Information Security Methodology, Replication Studies and Information
Security Education
J.UCS Special Issue
Steffen Wendzel
(Fraunhofer FKIE & Worms University of Applied Sciences, Germany
wendzel@hs-worms.de)
Luca Caviglione
(Institute for Applied Mathematics and Information Technologies, Italy
luca.caviglione@ge.imati.cnr.it)
Alessandro Checco
(University of Sheffield, United Kingdom
a.checco@sheffield.ac.uk)
Aleksandra Mileva
(University Goce Delcev, Macedonia
aleksandra.mileva@ugd.edu.mk)
Jean-Francois Lalande
(CentraleSupelec, France
jean-francois.lalande@irisa.fr)
Wojciech Mazurczyk
(Warsaw University of Technology, Poland
w.mazurczyk@tele.pw.edu.pl)
In recent years, research started to focus on the scientific
fundamentals of information security. These fundamentals include
several important aspects such as the unified description of attacks
and countermeasures, the reproducibility of experiments and means to
achieve this reproducibility, the sharing of research data and code,
the discussion of quality criteria for experiments and the design and
implementation of testbeds. The related academic publications
contribute to the advancement of information security research by
making possible the comparison and the benchmarking of different
security solutions. As a complementary approach, works on terminology
and taxonomy address redundancies and unify the understanding between
different sub-domains of information security.
This special issue contains works from an open call as well as
selected extended papers of the First International Workshop on
Information Security Methodology and Replication Studies (IWSMR),
co-organized with ARES 2019. Authors of IWSMR papers provided at least
50% new content and new contributions were received. After the first
round of reviews, one paper was accepted for this special issue. After
another round of reviews, three additional papers were accepted.
In their paper Bibliometric Mapping of Research on User Training for
Secure Use of Information Systems, Damjan Fujs, Simon Vrhovec and
Damjan Vavpotič conduct a bibliometric mapping of research on user
training for secure use of information systems.

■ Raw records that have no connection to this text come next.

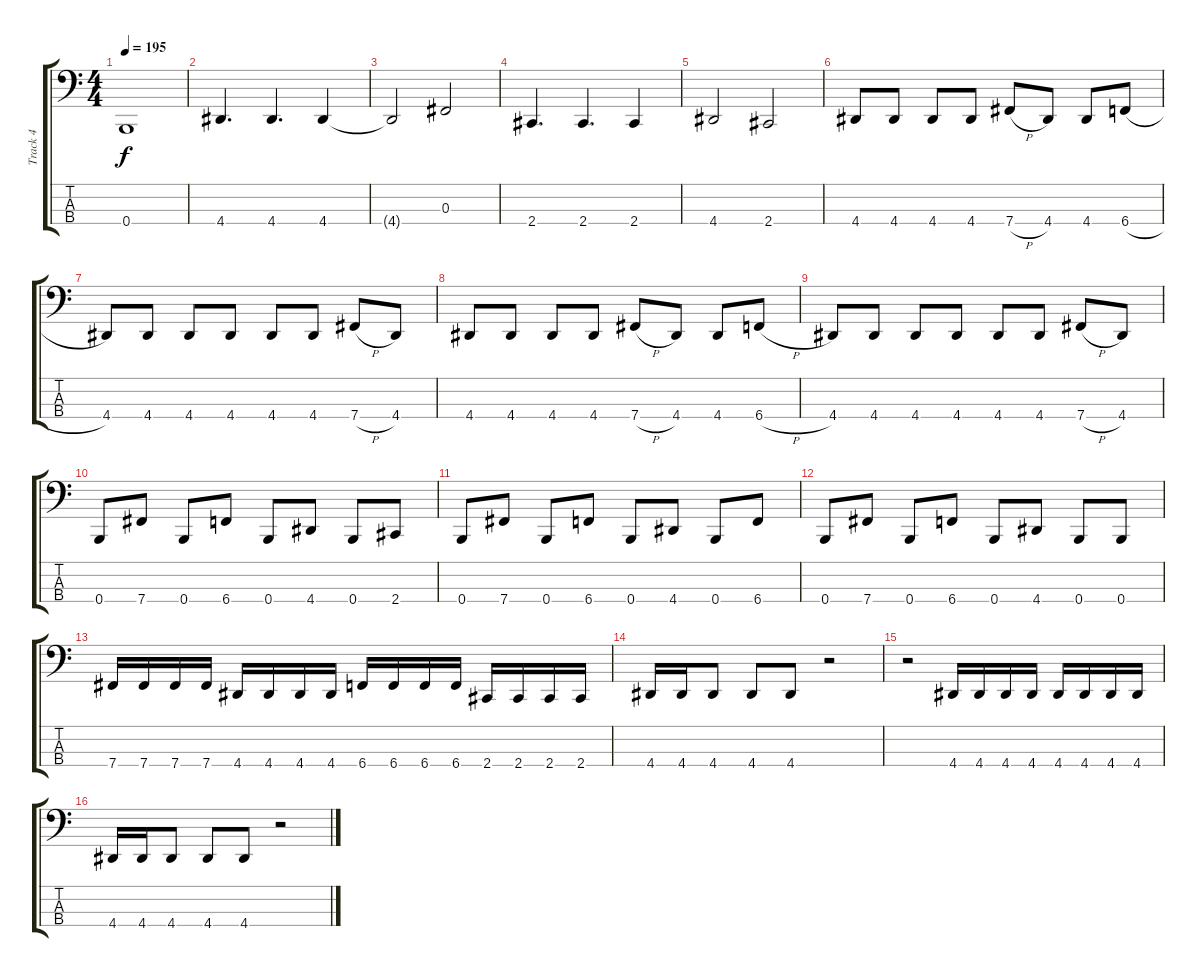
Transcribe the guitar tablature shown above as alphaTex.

\track ("Track 4" "Track 4") {instrument electricbasspick}
\staff {score tabs}
\tuning (E2 B1 Gb1 B0) {hide}
\ts (4 4)
\tempo 195
\clef f4
\ks c
0.4{t}.1{dy f} |
4.4.4{d} 4.4.4{d} 4.4.4 |
4.4{t}.2 0.3.2 |
2.4.4{d} 2.4.4{d} 2.4.4 |
4.4.2 2.4.2 |
4.4.8 4.4.8 4.4.8 4.4.8 7.4{h}.8 4.4.8 4.4.8 6.4{h}.8 |
4.4.8 4.4.8 4.4.8 4.4.8 4.4.8 4.4.8 7.4{h}.8 4.4.8 |
4.4.8 4.4.8 4.4.8 4.4.8 7.4{h}.8 4.4.8 4.4.8 6.4{h}.8 |
4.4.8 4.4.8 4.4.8 4.4.8 4.4.8 4.4.8 7.4{h}.8 4.4.8 |
0.4.8 7.4.8 0.4.8 6.4.8 0.4.8 4.4.8 0.4.8 2.4.8 |
0.4.8 7.4.8 0.4.8 6.4.8 0.4.8 4.4.8 0.4.8 6.4.8 |
0.4.8 7.4.8 0.4.8 6.4.8 0.4.8 4.4.8 0.4.8 0.4.8 |
7.4.16 7.4.16 7.4.16 7.4.16 4.4.16 4.4.16 4.4.16 4.4.16 6.4.16 6.4.16 6.4.16 6.4.16 2.4.16 2.4.16 2.4.16 2.4.16 |
4.4.16 4.4.16 4.4.8 4.4.8 4.4.8 r.2 |
r.2 4.4.16 4.4.16 4.4.16 4.4.16 4.4.16 4.4.16 4.4.16 4.4.16 |
4.4.16 4.4.16 4.4.8 4.4.8 4.4.8 r.2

Caroline Moeckel is the author of the paper (De-)Constructing Attacker
Categorisations: A Typology Iteration for the Case of Digital
Banking. She proposes an experimental construction of a new attacker
typology grounded in real-life data.
The paper entitled Utilizing the Debugging Information of Applications
in Memory Forensics by Mohammed Al-Saleh, Ethar Qawasmeh and Ziad
Al-Sharif proposes a general solution to investigate applications
resting in memory for forensics.
Finally, Simon Vrhovec, Damjan Fujs, Luka Jelovčan and Anže Mihelič propose a reasonably light-weight structure-based approach for
evaluating case study and action research reports (SAE-CSAR) based on
eight key parts of a real-world research report in their paper
Evaluating Case Study and Action Research Reports: Real-world Research
in Cybersecurity.
We would like to express our thanks to the reviewers of this special
issue: Krzysztof Cabaj, Mehdi Chourib, Bernhard Fechner, Bela Genge,
Nils Gruschka, Thomas Kemmerich, Hanno Langweg, Olaf Maennel, Michael
Meier, Slobodan Petrovic, Michael Rademacher and Simon Vrhovec.